Secondo Valeria Andrade Garcia, ricercatrice dell’Università centrale dell’Ecuador, il segreto del successo di Yunguilla risiede proprio nell’integrazione di vari servizi. “Si è fermata un po’ l’emigrazione. Si sono aperte altre attività produttive. Si è avviato un processo di emancipazione locale. Sono sorti nuovi leader di base. E ora c’è tutta una nuova generazione che ha ottenuto un livello educativo superiore”, spiega ad Altreconomia. 

Andrade ha calcolato che, nel 2012, le attività produttive collegate al turismo hanno generato entrate per cinquanta dollari mensili a famiglia. Nello stesso periodo, il salario minimo mensile per chi aveva un lavoro regolare ammontava a 292 dollari. 

La ricercatrice crede però che ci siano anche altri aspetti da tenere in considerazione. “Si sta generando un circolo virtuoso che permette che la comunità abbia altre entrate e un miglioramento della qualità di vita, ma anche che attori storicamente relegati ai margini, come le donne e i giovani, possano prendere migliori decisioni”.

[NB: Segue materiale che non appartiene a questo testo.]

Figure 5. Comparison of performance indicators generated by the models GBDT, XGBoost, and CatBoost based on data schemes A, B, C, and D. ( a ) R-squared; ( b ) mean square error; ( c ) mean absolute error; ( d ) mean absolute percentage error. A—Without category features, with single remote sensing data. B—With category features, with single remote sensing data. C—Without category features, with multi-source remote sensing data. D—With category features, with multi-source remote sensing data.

Diana Torres ha iniziato a formarsi come guida nel 2012, studiando in organizzazioni per la conservazione dell’ambiente come la vicina Maquipucuna. In questi anni ha anche lavorato nella fabbrica di latticini, nel vivaio, e come cuoca. Ma quello che più le dà soddisfazione è passare il proprio tempo immersa nel bosco nuvoloso. 

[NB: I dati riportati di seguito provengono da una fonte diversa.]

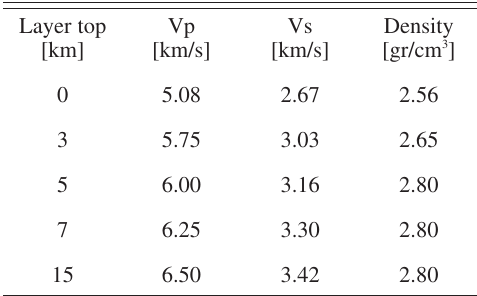
Table II. Crustal velocity model used in this simula- tion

“Nel 2020 feci la mia ultima guida pochi giorni prima di partorire, e quindi credo che anche mia figlia sarà una ‘chasqui’, una donna di montagna”, racconta. Prima di riprendere il cammino, Torres si ferma un attimo a riflettere. “Io spero soprattutto che mia figlia non dimentichi da dove viene. Dobbiamo sempre tenere ben presente che la nostra è una comunità che lotta”. Si calza il cappello e afferra il machete. Mancano ancora due ore di cammino prima di arrivare alla fine del sentiero. 

Secondo Parra, questo orgoglio è il maggior successo del progetto. “Ci aiuta a lottare contro una delle più grandi forme di povertà diffusa nelle comunità: la migrazione delle persone che vedono l’unico sviluppo possibile nelle città”.